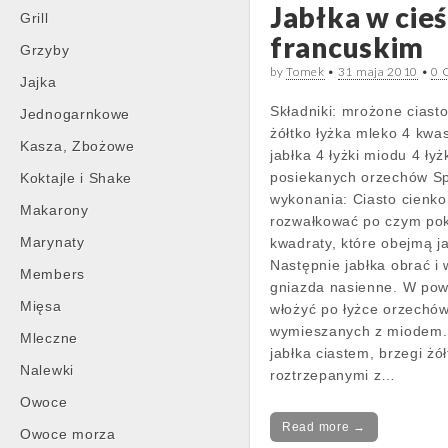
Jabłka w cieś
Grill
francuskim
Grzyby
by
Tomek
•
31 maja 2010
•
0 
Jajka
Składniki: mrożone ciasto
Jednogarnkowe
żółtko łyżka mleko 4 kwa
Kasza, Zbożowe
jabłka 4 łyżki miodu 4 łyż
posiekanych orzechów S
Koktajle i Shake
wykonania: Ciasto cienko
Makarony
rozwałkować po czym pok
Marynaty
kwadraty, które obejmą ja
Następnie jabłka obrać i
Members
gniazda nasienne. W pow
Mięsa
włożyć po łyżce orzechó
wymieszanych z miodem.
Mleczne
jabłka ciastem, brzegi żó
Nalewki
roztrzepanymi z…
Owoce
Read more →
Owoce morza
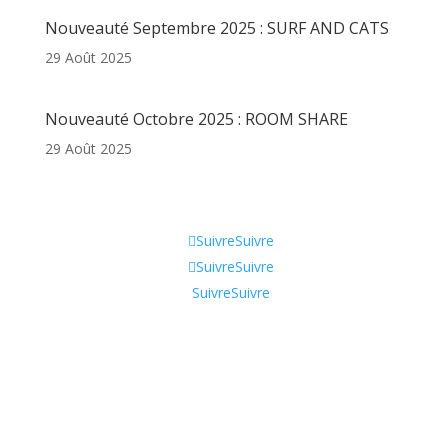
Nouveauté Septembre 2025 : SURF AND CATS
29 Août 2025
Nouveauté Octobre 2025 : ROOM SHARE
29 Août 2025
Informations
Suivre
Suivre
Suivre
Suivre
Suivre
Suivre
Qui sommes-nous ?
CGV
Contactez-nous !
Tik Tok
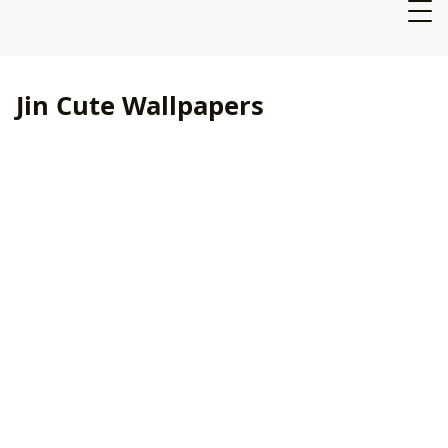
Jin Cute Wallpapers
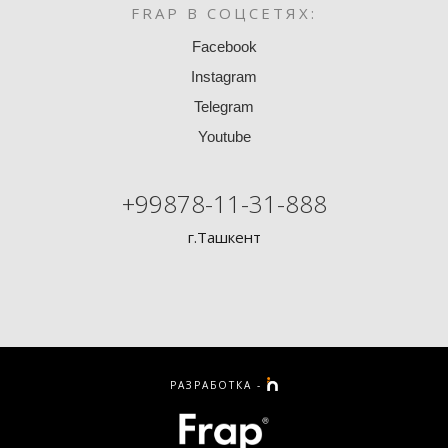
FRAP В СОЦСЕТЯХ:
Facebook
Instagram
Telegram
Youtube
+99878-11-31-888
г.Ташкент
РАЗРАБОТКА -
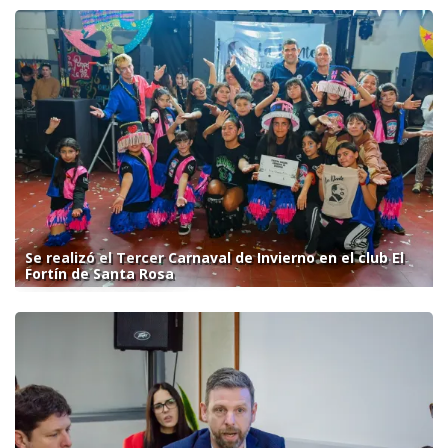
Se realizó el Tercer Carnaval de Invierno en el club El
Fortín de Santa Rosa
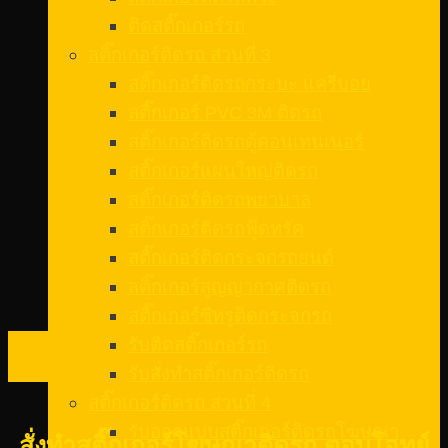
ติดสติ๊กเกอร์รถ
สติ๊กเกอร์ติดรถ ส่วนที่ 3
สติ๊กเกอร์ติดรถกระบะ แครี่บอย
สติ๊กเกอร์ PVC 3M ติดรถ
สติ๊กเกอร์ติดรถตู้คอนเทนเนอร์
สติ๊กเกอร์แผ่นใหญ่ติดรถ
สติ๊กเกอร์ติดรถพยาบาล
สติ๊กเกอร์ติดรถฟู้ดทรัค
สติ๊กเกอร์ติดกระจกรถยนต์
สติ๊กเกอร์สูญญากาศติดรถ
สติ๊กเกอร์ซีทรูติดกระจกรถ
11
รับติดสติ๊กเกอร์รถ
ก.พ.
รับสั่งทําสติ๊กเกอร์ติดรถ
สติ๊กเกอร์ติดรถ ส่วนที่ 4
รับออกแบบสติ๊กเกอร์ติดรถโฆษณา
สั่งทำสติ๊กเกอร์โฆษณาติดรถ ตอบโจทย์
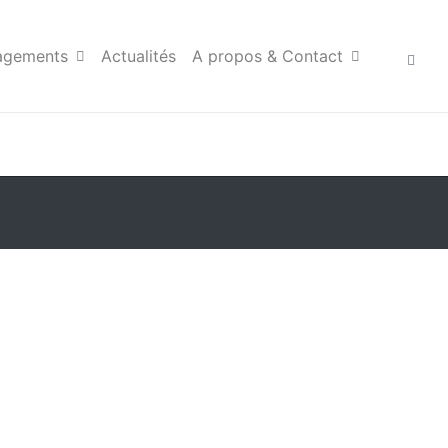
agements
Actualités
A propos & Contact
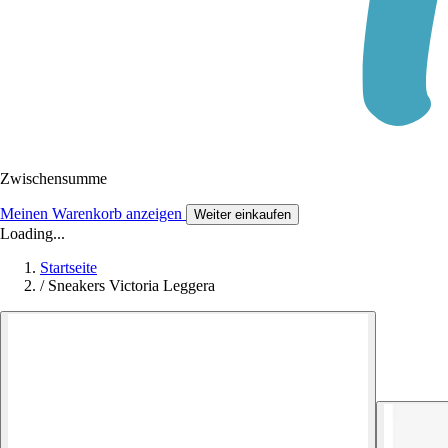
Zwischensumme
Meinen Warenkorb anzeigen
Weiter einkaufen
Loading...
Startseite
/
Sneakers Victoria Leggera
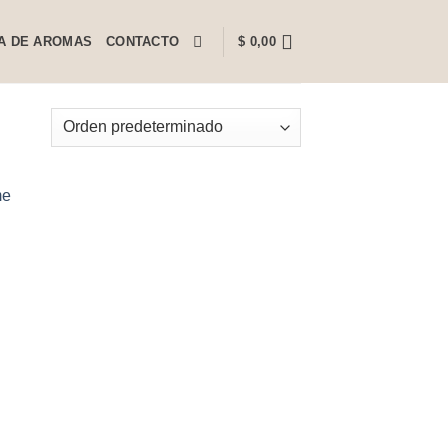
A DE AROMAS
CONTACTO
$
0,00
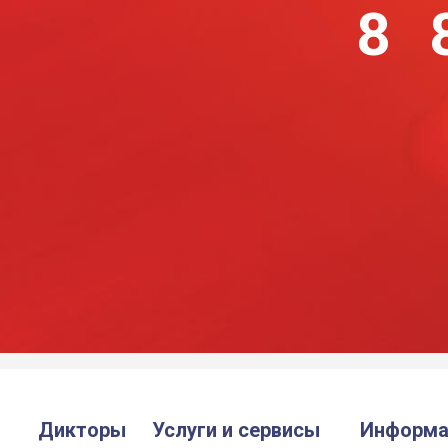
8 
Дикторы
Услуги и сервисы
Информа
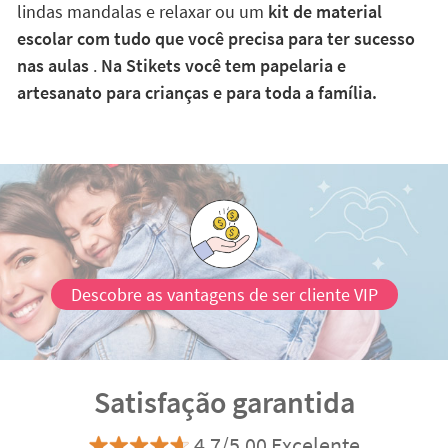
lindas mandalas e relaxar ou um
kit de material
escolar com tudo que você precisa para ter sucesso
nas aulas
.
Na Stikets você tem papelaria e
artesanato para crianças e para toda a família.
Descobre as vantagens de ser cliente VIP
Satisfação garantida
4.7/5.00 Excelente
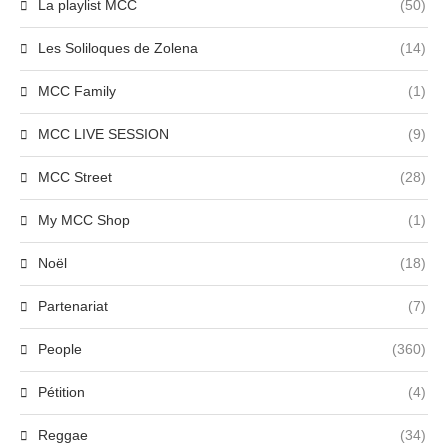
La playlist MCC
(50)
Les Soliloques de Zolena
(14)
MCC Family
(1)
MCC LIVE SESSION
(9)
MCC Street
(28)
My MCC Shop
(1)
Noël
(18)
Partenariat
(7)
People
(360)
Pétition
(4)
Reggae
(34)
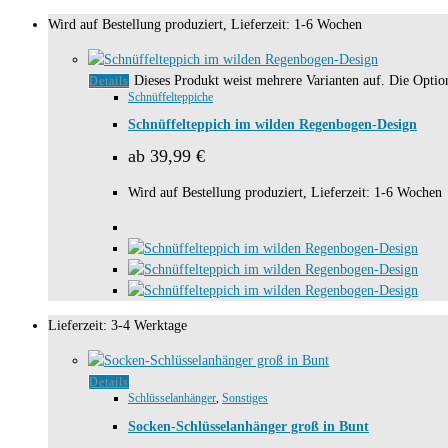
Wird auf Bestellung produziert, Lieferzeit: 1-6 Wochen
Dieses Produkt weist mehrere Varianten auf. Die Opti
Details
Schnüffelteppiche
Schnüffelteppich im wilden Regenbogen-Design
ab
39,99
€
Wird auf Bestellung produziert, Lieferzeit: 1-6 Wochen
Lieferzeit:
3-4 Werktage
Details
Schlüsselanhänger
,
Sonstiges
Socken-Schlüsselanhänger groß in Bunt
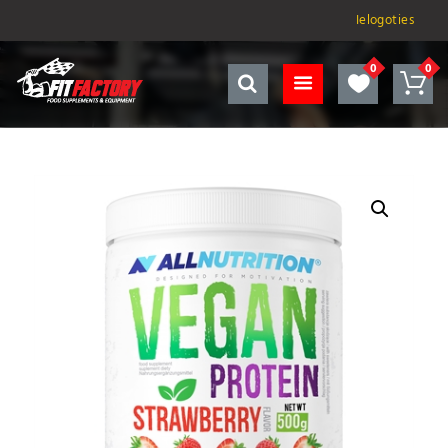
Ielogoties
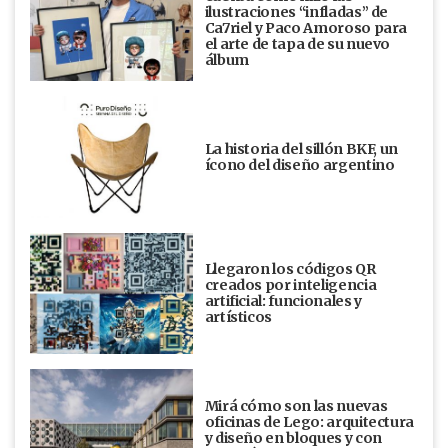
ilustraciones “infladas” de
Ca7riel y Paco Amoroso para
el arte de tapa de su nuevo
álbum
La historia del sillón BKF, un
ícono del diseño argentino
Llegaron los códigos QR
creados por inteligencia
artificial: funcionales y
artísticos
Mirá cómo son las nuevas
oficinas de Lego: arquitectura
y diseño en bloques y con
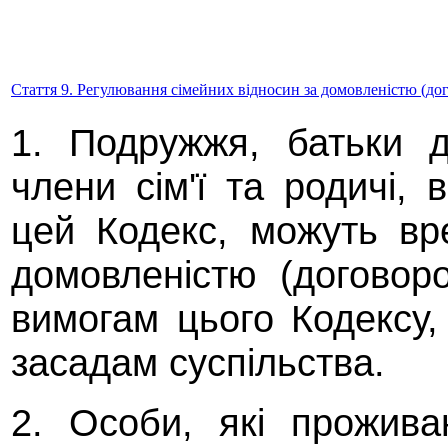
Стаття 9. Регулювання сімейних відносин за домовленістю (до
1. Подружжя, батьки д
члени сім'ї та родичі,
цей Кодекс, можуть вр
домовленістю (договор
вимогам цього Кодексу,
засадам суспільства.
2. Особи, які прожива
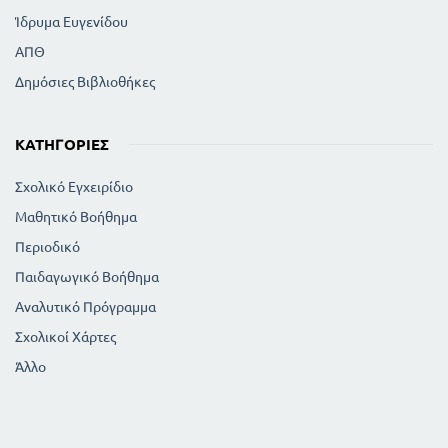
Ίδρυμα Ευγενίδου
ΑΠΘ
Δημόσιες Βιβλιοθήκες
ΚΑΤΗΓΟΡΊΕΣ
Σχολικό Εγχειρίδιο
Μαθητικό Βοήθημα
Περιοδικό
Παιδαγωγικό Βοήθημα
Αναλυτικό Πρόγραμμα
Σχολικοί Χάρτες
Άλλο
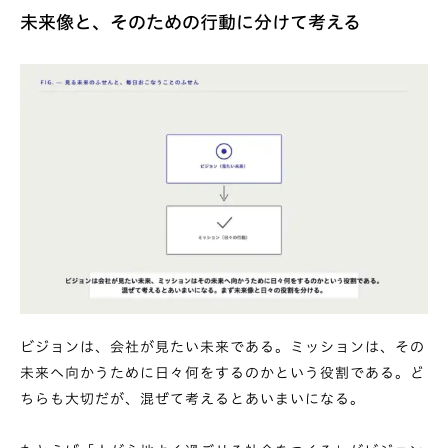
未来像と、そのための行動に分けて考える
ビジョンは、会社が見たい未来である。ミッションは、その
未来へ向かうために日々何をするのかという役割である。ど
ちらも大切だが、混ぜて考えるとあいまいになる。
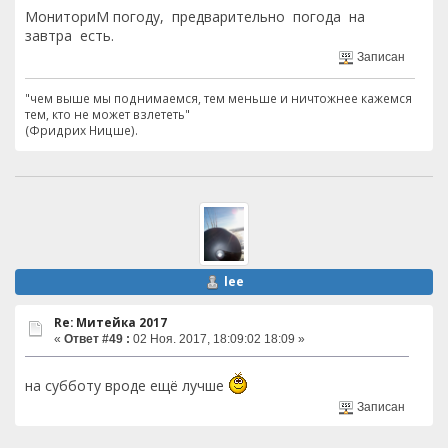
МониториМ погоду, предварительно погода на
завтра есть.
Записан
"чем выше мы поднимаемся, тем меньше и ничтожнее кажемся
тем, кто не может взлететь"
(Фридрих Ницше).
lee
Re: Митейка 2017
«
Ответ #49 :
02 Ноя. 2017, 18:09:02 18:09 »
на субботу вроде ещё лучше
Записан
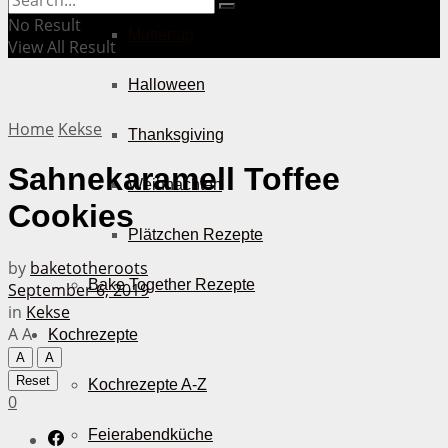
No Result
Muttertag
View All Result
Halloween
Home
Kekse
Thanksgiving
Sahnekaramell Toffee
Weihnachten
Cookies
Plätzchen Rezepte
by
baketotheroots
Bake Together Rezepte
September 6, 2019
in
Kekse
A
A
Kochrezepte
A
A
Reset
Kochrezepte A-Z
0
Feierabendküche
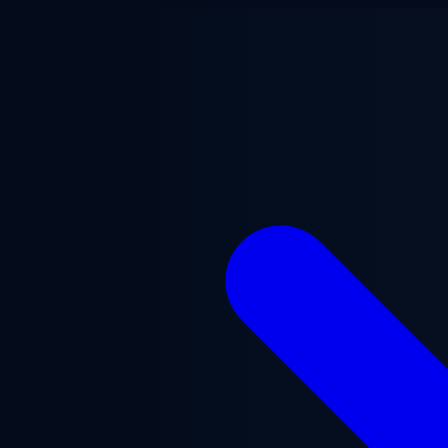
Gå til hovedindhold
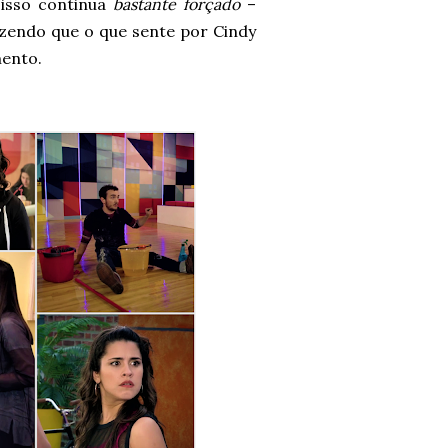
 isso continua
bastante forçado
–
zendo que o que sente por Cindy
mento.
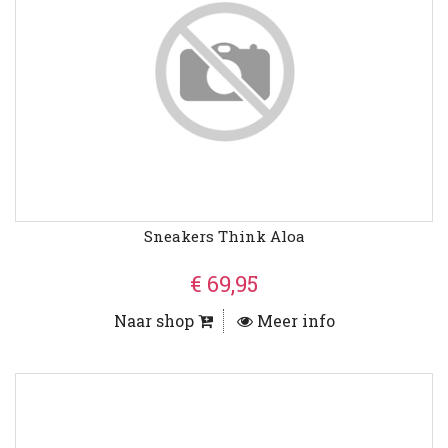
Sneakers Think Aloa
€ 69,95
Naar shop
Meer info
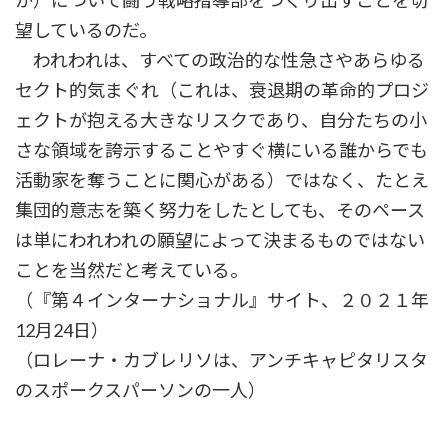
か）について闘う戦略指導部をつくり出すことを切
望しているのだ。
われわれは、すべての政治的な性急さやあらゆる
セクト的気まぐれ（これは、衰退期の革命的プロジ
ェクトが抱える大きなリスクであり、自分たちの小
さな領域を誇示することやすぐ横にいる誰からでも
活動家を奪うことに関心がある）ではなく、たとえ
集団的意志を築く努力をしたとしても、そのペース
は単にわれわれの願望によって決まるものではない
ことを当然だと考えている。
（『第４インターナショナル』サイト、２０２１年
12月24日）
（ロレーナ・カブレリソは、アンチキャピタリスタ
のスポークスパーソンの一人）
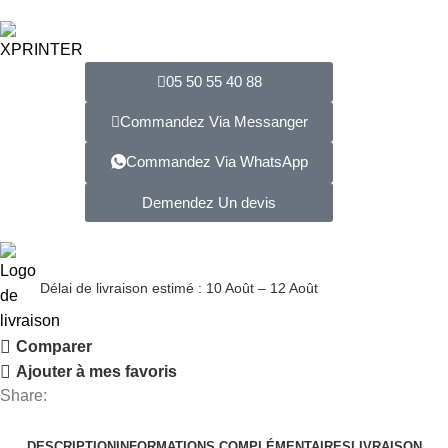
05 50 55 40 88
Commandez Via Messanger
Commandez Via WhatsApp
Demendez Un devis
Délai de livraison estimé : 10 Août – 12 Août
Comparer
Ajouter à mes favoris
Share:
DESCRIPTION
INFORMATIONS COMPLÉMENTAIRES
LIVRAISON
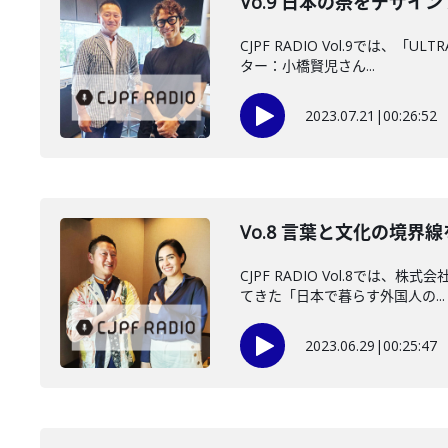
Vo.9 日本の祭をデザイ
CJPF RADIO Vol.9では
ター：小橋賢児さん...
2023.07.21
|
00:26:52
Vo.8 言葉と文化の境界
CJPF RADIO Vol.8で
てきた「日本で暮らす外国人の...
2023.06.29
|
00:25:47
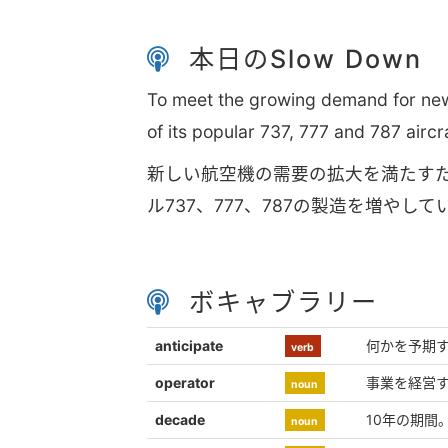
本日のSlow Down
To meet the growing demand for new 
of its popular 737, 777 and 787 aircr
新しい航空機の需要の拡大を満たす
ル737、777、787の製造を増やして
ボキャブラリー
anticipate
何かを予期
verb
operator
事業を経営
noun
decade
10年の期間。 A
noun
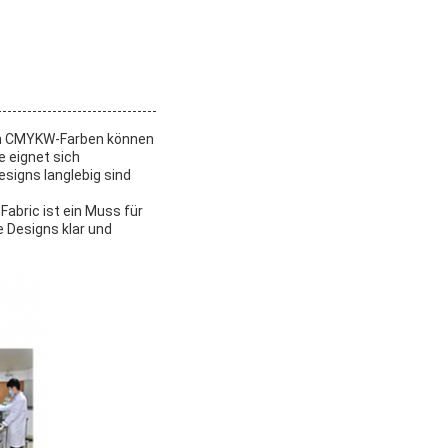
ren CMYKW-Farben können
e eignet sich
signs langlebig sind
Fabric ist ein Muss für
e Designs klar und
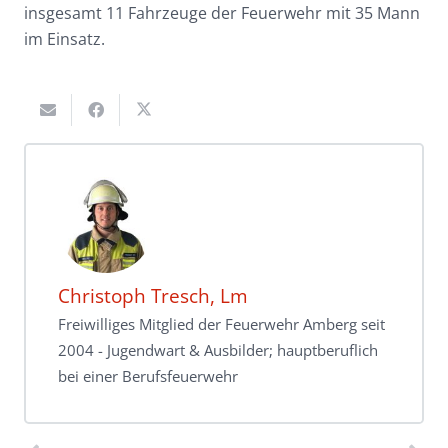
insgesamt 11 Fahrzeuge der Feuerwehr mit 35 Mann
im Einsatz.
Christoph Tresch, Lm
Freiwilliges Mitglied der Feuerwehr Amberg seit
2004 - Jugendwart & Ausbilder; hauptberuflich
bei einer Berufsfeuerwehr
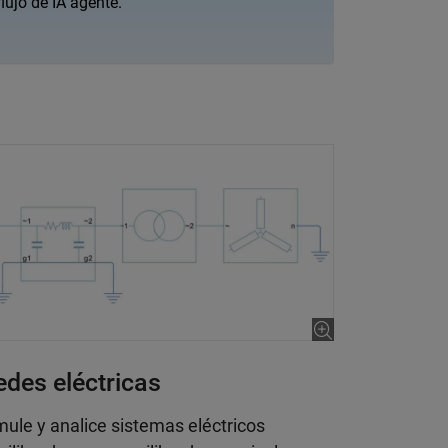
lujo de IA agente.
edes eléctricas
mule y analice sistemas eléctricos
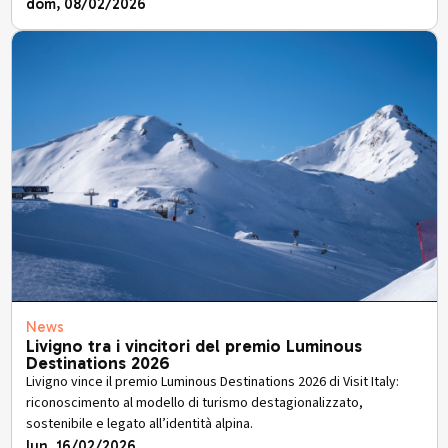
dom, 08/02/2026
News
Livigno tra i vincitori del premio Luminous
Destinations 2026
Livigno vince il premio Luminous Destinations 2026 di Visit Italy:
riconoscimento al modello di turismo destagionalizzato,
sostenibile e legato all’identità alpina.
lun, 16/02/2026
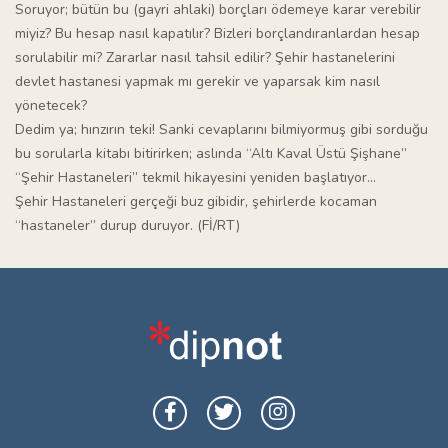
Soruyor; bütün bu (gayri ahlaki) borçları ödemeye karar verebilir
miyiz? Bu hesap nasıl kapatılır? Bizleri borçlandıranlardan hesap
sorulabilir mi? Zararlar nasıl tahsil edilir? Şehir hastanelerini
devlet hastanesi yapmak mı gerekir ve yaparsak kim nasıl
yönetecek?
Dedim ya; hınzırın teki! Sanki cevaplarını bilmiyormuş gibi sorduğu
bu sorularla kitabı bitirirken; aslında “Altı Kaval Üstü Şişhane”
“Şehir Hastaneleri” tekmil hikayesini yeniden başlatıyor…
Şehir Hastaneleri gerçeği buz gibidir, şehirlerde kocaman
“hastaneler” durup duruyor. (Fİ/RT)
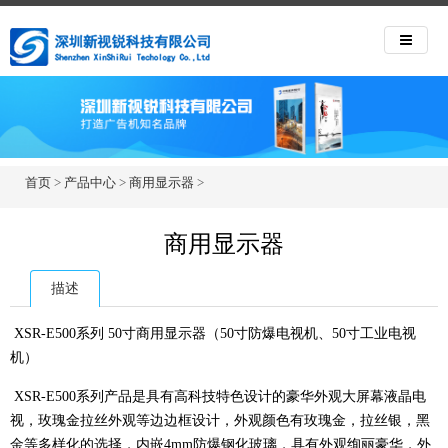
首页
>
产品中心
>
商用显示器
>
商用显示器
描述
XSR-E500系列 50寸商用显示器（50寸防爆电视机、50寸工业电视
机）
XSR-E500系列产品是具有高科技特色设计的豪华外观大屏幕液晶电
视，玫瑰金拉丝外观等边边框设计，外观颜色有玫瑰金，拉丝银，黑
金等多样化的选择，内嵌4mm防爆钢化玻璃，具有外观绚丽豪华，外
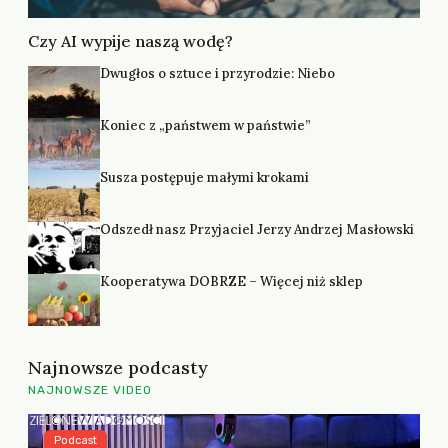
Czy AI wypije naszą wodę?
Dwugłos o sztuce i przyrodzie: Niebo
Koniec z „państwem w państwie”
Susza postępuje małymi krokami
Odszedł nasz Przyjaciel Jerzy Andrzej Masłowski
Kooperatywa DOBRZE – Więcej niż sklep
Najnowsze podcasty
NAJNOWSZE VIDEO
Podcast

•••••

Take the lines above from the top of the records through the one with "rozwałkować po czym pok" and repeat them exactly, without any pictures.

Jabłka w cieś
Grill
francuskim
Grzyby
by
Tomek
•
31 maja 2010
•
0 
Jajka
Składniki: mrożone ciasto
Jednogarnkowe
żółtko łyżka mleko 4 kwa
Kasza, Zbożowe
jabłka 4 łyżki miodu 4 łyż
posiekanych orzechów S
Koktajle i Shake
wykonania: Ciasto cienko
Makarony
rozwałkować po czym pok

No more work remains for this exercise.